Laser-focused on wealth management – Abberley

Charles Stanley’s recently approved strategy to focus with laser-like precision on wealth management is based on three things, says CEO Paul Abberley.

Laser-focused on wealth management – Abberley
2 minutes

The first is the firm’s belief that the wealth management segment is likely to continue to grow; as a large portion of the population heads towards retirement, so the needs of clients are likely to grow as more people enter the decumulation phase.

The second reason, Abberley says is that it is not an industry where one or two key players have the market sewn up – the big firms don’t account for much in terms of market share. “I am not saying the barriers to entry are low, but if you are already active in it, it is a good place to get a solid return on capital,” he said.
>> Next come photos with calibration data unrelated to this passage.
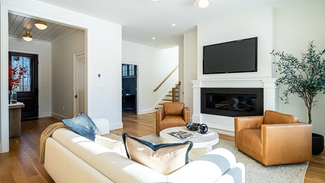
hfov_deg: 89.6
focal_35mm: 19
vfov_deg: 58.4
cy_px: 89
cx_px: 163
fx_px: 164
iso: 800
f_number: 5
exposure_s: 1/8000
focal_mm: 18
The final reason is that Charles Stanley needs to focus. “If your core business is humming along nicely and your have a good return on capital, good earnings per share, you can afford to look around and say: Right, what can we do as an encore. If, like Charles Stanley, your core business is not humming along, then you have to focus,” he said.

Adding: “We have a big task ahead of us and I am confident we can do it, but we don’t want any of the senior team having to go off and look after peripheral businesses.”

That said, the firm is committed to becoming a fully vertically integrated wealth manager, rather than specialising too narrowly, because Abberley says, the type of service its clients want has changed

“10, 20 years ago, what clients really wanted was purely investment management they wanted us to manage their investment portfolios, they wanted us to advise them. Increasingly, these days ,those same clients need financial advice of some sort, so , in many ways there is a lot of opportunity because of the flexibility people now have, but equally, there is some remarkable complexity involved.”

As a related point, he said a combination of technology and regulatory costs have served to increase the fixed cost of a wealth management client relationship. This has meant that for many companies servicing the smaller end of the affluent segment has become uneconomic. One of the ways to address that, he said, is to have their funds managed in collective vehicles or models. It is a way of addressing that advice gap.